[Задание 1]:
Ответьте по тексту об учреждении Института прикладной ботаники и новых культур:
(а) Какую книгу Ленин прочитал в 1919 году?
(б) Когда Первый съезд Советов облек идею вождя в узаконенное решение?
(в) Кто назван заместителем директора института?
[Задание 2]:
Напишите продолжение текста об учреждении Института прикладной ботаники и новых культур начиная с места, на котором он заканчивается.

[Исходный текст]:
---+---
На заседание прибыл Председатель ЦИК СССР тов. Червяков; прибыли представители союзных республик, виднейшие академики-профессора, делегаты государственных организаций и практики-специалисты, работающие в области ботаники и новых сельскохозяйственных культур… В своем приветственном слове тов. Червяков отметил, что Институт прикладной ботаники и новых культур создан по завету В. И. Ленина и учрежден в ознаменование образования Союза ССР.
Такова действительно была воля Ленина. И о ней подробно поведал присутствующим бывший личный секретарь его, ставший управляющие делами Совнаркома Николай Петрович Горбунов. Так оно и было. В 1919 году Ленин прочитал книгу Гарвуда "Обновленная земля" и загорелся мыслью тотчас перенести в Советскую Россию достижения американских селекционеров и земледелов. Перенести – это казалось тогда так просто. Надо только назначить для исполнения ответственных и достаточно компетентных лиц. Так возникла идея Сельскохозяйственной академии – учреждения, которое должно заняться научной заменой сортов на полях страны.
Первый съезд Советов в декабре 1922 года облек идею вождя в узаконенное решение:
«Организовать в Москве, как в центре нового государства трудящихся, Центральный институт сельского хозяйства с отделениями во всех республиках в целях объединения научных и практических сил для быстрейшего развития и подъема сельского хозяйства союзных республик...»
И вот в переполненном Кремлевском зале Н. П. Горбунов произнес торжественные, хотя и не слишком вразумительные слова: «Во исполнение завета обновления сельского хозяйства Союза, данного Владимиром Ильичем Лениным…» И зал дрожит от рукоплесканий. Денег, правда, на академию пока нет, но институт – первое звено будущей сельскохозяйственной академии. Стыдиться устроителям не приходится: в России рождается научное учреждение самого высокого класса. Голос Горбунова буквально грохочет, когда он называет имена тех, кто отныне призван руководить сельскохозяйственной наукой страны:
"Директор института – профессор Николай Иванович Вавилов, ученый мирового масштаба… пользующийся громадным научным авторитетом как в нашем Союзе, так и в Западной Европе и Америке.
Заместитель директора – профессор Виктор Викторович Таланов, организатор Екатеринославской и Западно-Сибирской областных станций. Ему Союз обязан введением лучших сортов кукурузы, суданской травы и других кормовых трав.
---+---
[Данные]:
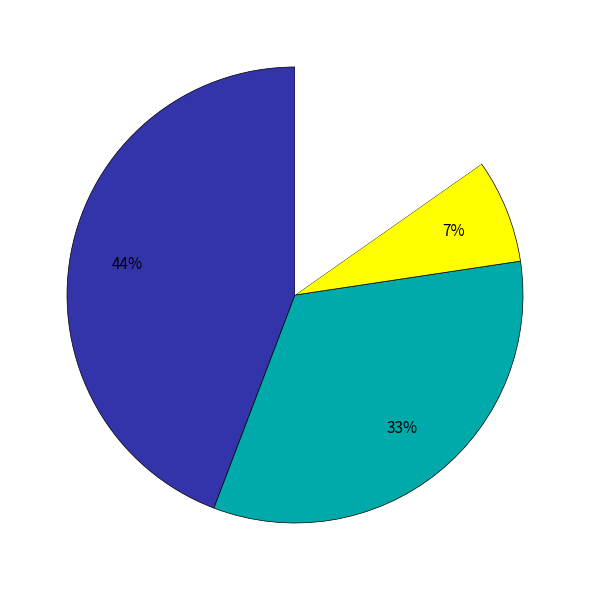

To the nearest percent, what is the average slice percentage?

25%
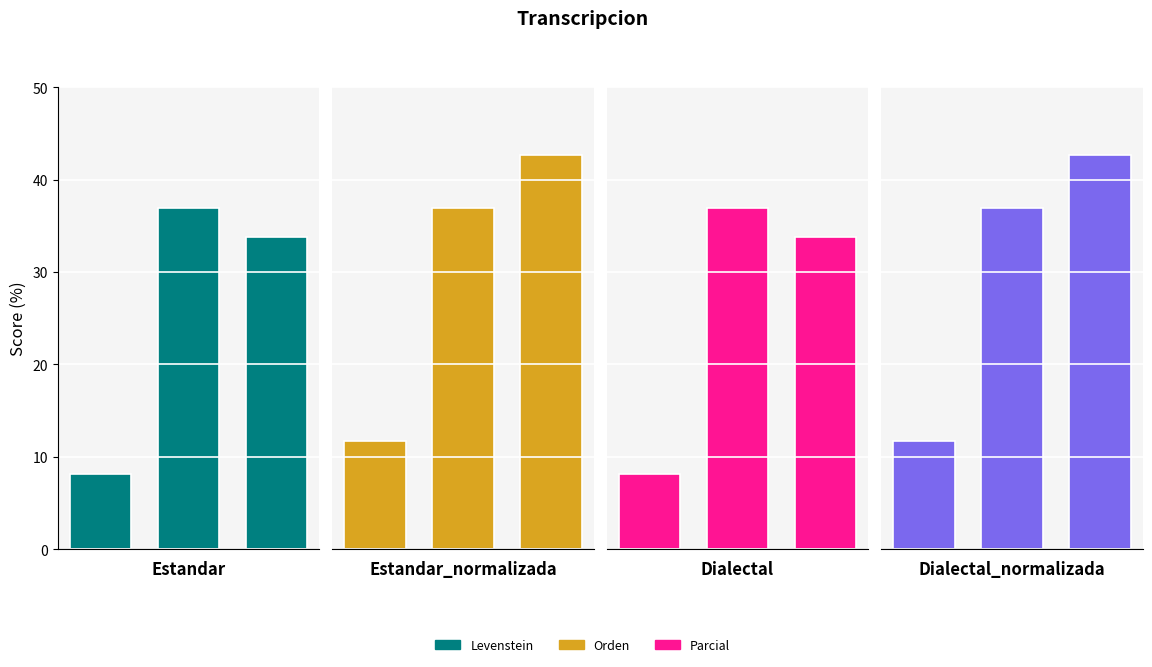

What are all the series names shown in the legend?

Levenstein, Orden, Parcial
---+---
[Ответ 1]:
(а) Книгу Гарвуда «Обновленная земля».
(б) В декабре 1922 года.
(в) Профессор Виктор Викторович Таланов.

[Ответ 2]:
Заместитель директора – Виктор Евграфович Писарев… один из крупнейших русских селекционеров…
Заведующий отделом плодоводства – профессор Василий Васильевич Пашкевич, глава всех садоводов Союза.
Заведующий отделом пшениц – Константин Андреевич Фляксбергер, лучший в мире знаток пшениц…
Заведующий отделом сорных растений – Александр Иванович Мальцев, первым положивший начало изучению у нас сорной растительности…"
Бюджет у института пока крошечный: на все про все – и на опыты, и на закупку заграничных семян – триста с небольшим тысяч рублей в год. Зато в двенадцати точках страны от Мурманска до Туркмении, от Москвы до Сухума ученым переданы опытные станции, совхозы, отделения, сотни и даже тысячи десятин отличной земли, где можно развернуть генетическую, селекционную, интродукционную работу. Северокавказское отделение на Кубани, совхоз Калитино под Ленинградом, Каменно-Степная опытная станция в Воронежской губернии, отделения на Северной Двине, в Детском Селе – где еще есть у сельскохозяйственной науки такой простор, такие возможности?
"Да здравствует обновленная Советская земля! Да здравствует союз Науки и Трудящихся!" – провозглашает докладчик, и зал снова рукоплесканиями выражает свой восторг.
Встреча и дружба с Горбуновым – еще одна жизненная удача Николая Вавилова.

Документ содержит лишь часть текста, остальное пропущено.